Background: Socioeconomic gradients in health persist despite public health campaigns and improvements in healthcare. The Psychosocial and Biological Determinants of Ill-health (pSoBid) study was designed to uncover novel biomarkers of chronic disease that may help explain pathways between socioeconomic adversity and poorer physical and mental health.
Methods: We examined links between indicators of early life adversity, possible intermediary phenotypes, and markers of ill health in adult subjects (n = 666) recruited from affluent and deprived areas. Classical and novel risk factors for chronic disease (lung function and atherosclerosis) and for cognitive performance were assessed, and associations sought with early life variables including conditions in the parental home, family size and leg length.
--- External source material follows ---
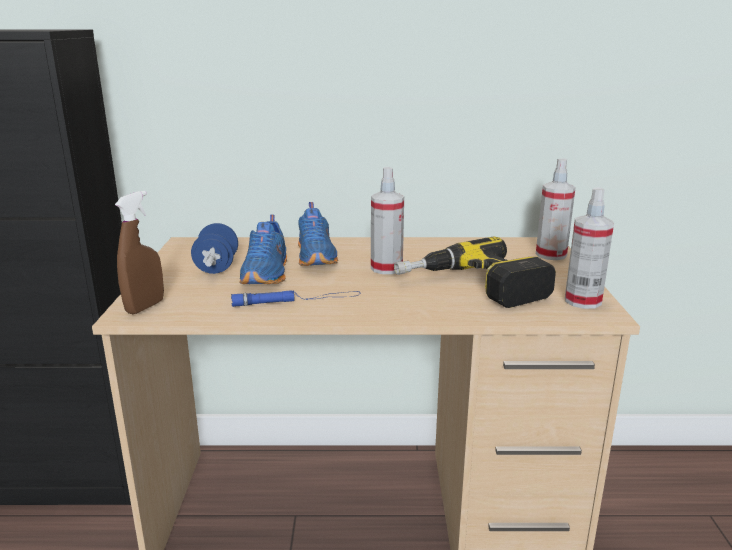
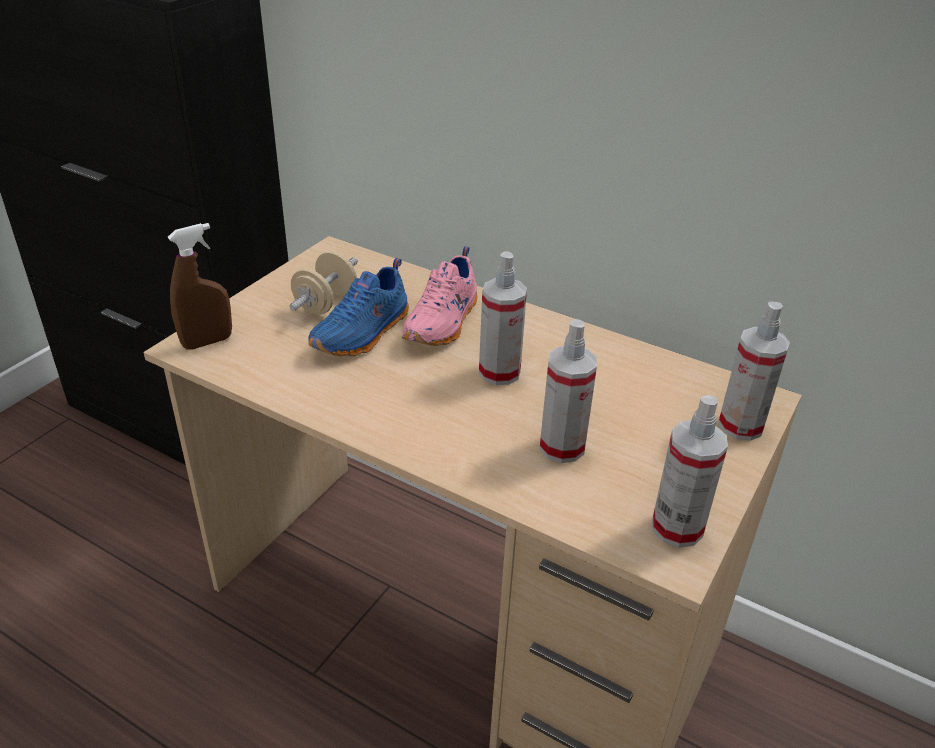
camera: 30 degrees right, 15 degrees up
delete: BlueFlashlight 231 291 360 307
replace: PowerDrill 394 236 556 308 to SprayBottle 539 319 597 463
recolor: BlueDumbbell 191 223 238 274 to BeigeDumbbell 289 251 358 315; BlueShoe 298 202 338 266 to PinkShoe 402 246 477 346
Results: Associations were observed between father's occupation, childhood home status (owner-occupier; overcrowding) and biomarkers of chronic inflammation and endothelial activation in adults (C reactive protein, interleukin 6, intercellular adhesion molecule; P < 0.0001) but not number of siblings and leg length. Lung function (forced expiratory volume in 1 second) and cognition (Choice Reaction Time, the Stroop test, Auditory Verbal Learning Test) were likewise related to early life conditions (P < 0.001). In multivariate models inclusion of inflammatory variables reduced the impact and independence of early life conditions on lung function and measures of cognitive ability. Including variables of adult socioeconomic status attenuated the early life associations with disease biomarkers.
Conclusions: Adverse levels of biomarkers of ill health in adults appear to be influenced by father's occupation and childhood home conditions. Chronic inflammation and endothelial activation may in part act as intermediary phenotypes in this complex relationship. Reducing the 'health divide' requires that these life course determinants are taken into account.